● **PROMPT**:
Look through the records and copy each line that has "assign" in it.

● **Electronics source listings**:
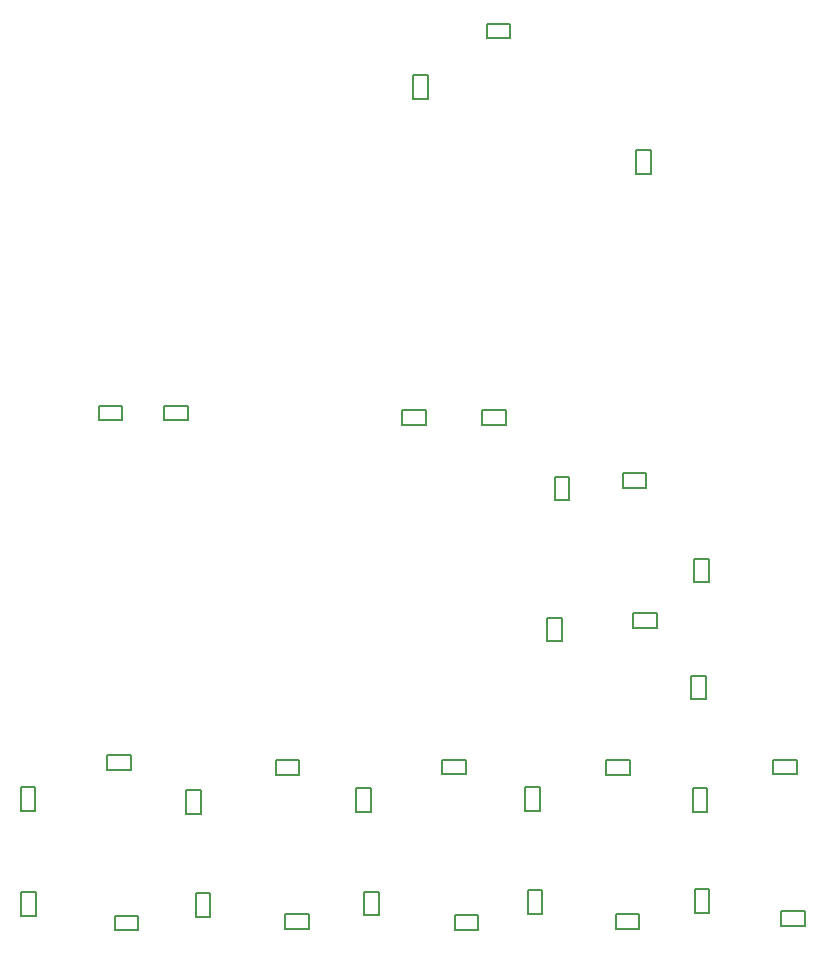
<source format=gbr>
%TF.GenerationSoftware,Altium Limited,Altium Designer,19.0.15 (446)*%
G04 Layer_Color=32896*
%FSLAX26Y26*%
%MOIN*%
%TF.FileFunction,Other,Mechanical_12*%
%TF.Part,Single*%
G01*
G75*
%TA.AperFunction,NonConductor*%
%ADD87C,0.005906*%
D87*
X4199016Y110236D02*
Y188976D01*
X4248228D01*
Y110236D02*
Y188976D01*
X4199016Y110236D02*
X4248228D01*
X3654134Y105118D02*
Y183858D01*
X3703346D01*
Y105118D02*
Y183858D01*
X3654134Y105118D02*
X3703346D01*
X2823228Y55316D02*
X2901968D01*
X2823228D02*
Y104528D01*
X2901968D01*
Y55316D02*
Y104528D01*
X3092716Y101182D02*
Y179922D01*
X3141930D01*
Y101182D02*
Y179922D01*
X3092716Y101182D02*
X3141930D01*
X4047638Y1741536D02*
Y1790748D01*
Y1741536D02*
X4126378D01*
Y1790748D01*
X4047638D02*
X4126378D01*
X3780314Y1739566D02*
Y1788780D01*
Y1739566D02*
X3859056D01*
Y1788780D01*
X3780314D02*
X3859056D01*
X2987008Y1755316D02*
Y1804528D01*
Y1755316D02*
X3065748D01*
Y1804528D01*
X2987008D02*
X3065748D01*
X2768898Y1755316D02*
Y1804528D01*
Y1755316D02*
X2847638D01*
Y1804528D01*
X2768898D02*
X2847638D01*
X2510434Y103968D02*
Y182708D01*
X2559646D01*
Y103968D02*
Y182708D01*
X2510434Y103968D02*
X2559646D01*
X2798426Y590354D02*
X2877166D01*
X2798426D02*
Y639566D01*
X2877166D01*
Y590354D02*
Y639566D01*
X3390158Y61220D02*
X3468898D01*
X3390158D02*
Y110434D01*
X3468898D01*
Y61220D02*
Y110434D01*
X3956300Y57678D02*
X4035040D01*
X3956300D02*
Y106890D01*
X4035040D01*
Y57678D02*
Y106890D01*
X4190354Y533464D02*
X4239566D01*
X4190354Y454724D02*
Y533464D01*
Y454724D02*
X4239566D01*
Y533464D01*
X5018110Y575394D02*
X5096850D01*
X5018110D02*
Y624606D01*
X5096850D01*
Y575394D02*
Y624606D01*
X5045276Y69882D02*
X5124016D01*
X5045276D02*
Y119094D01*
X5124016D01*
Y69882D02*
Y119094D01*
X4492520Y61614D02*
X4571260D01*
X4492520D02*
Y110826D01*
X4571260D01*
Y61614D02*
Y110826D01*
X4756102Y112992D02*
Y191732D01*
X4805316D01*
Y112992D02*
Y191732D01*
X4756102Y112992D02*
X4805316D01*
X4749016Y530316D02*
X4798228D01*
X4749016Y451574D02*
Y530316D01*
Y451574D02*
X4798228D01*
Y530316D01*
X4461024Y574606D02*
X4539764D01*
X4461024D02*
Y623820D01*
X4539764D01*
Y574606D02*
Y623820D01*
X3914566Y575394D02*
X3993308D01*
X3914566D02*
Y624606D01*
X3993308D01*
Y575394D02*
Y624606D01*
X3359056Y574606D02*
X3437796D01*
X3359056D02*
Y623820D01*
X3437796D01*
Y574606D02*
Y623820D01*
X4559930Y2577816D02*
Y2656556D01*
X4609144D01*
Y2577816D02*
Y2656556D01*
X4559930Y2577816D02*
X4609144D01*
X4063278Y3077618D02*
X4142018D01*
Y3028406D02*
Y3077618D01*
X4063278Y3028406D02*
X4142018D01*
X4063278D02*
Y3077618D01*
X3865944Y2827952D02*
Y2906692D01*
X3816732Y2827952D02*
X3865944D01*
X3816732D02*
Y2906692D01*
X3865944D01*
X3676574Y449606D02*
Y528346D01*
X3627362Y449606D02*
X3676574D01*
X3627362D02*
Y528346D01*
X3676574D01*
X3109252Y444488D02*
Y523228D01*
X3060040Y444488D02*
X3109252D01*
X3060040D02*
Y523228D01*
X3109252D01*
X2558070Y454330D02*
Y533070D01*
X2508858Y454330D02*
X2558070D01*
X2508858D02*
Y533070D01*
X2558070D01*
X4804528Y1216142D02*
Y1294882D01*
X4755316Y1216142D02*
X4804528D01*
X4755316D02*
Y1294882D01*
X4804528D01*
X4794292Y825590D02*
Y904330D01*
X4745078Y825590D02*
X4794292D01*
X4745078D02*
Y904330D01*
X4794292D01*
X4515354Y1529462D02*
X4594094D01*
X4515354D02*
Y1578676D01*
X4594094D01*
Y1529462D02*
Y1578676D01*
X4550394Y1064764D02*
X4629134D01*
X4550394D02*
Y1113976D01*
X4629134D01*
Y1064764D02*
Y1113976D01*
X4263976Y1018898D02*
Y1097638D01*
X4313190D01*
Y1018898D02*
Y1097638D01*
X4263976Y1018898D02*
X4313190D01*
X4289174Y1488976D02*
Y1567716D01*
X4338386D01*
Y1488976D02*
Y1567716D01*
X4289174Y1488976D02*
X4338386D01*
%TF.MD5,21bf3884ff829620a5550e6997bc913d*%
M02*

</source>
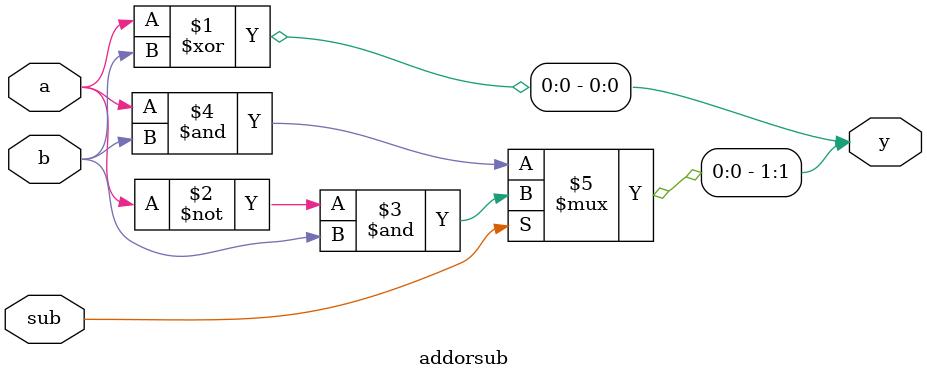
<source format=v>
module addorsub(a,b,sub,y);
input a,b,sub;
output [1:0]y;
assign y[0]=a^b;
assign y[1]=sub ? ((~a)&b):(a&b);
endmodule

</source>
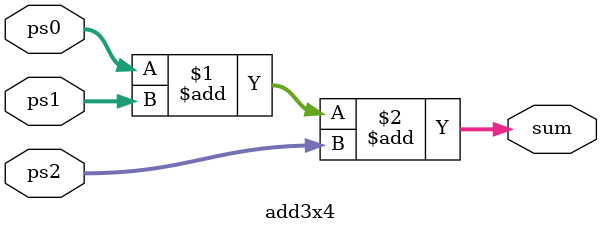
<source format=v>
module add3x4
(
	input [3:0] ps0,
	input [3:0] ps1,
	input [3:0] ps2,
	output [7:0] sum
);
	assign sum = ps0 + ps1 + ps2;

endmodule 
</source>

● **SOLUTION TO THIS PROBLEM**:
assign y[0]=a^b;
assign y[1]=sub ? ((~a)&b):(a&b);
	assign sum = ps0 + ps1 + ps2;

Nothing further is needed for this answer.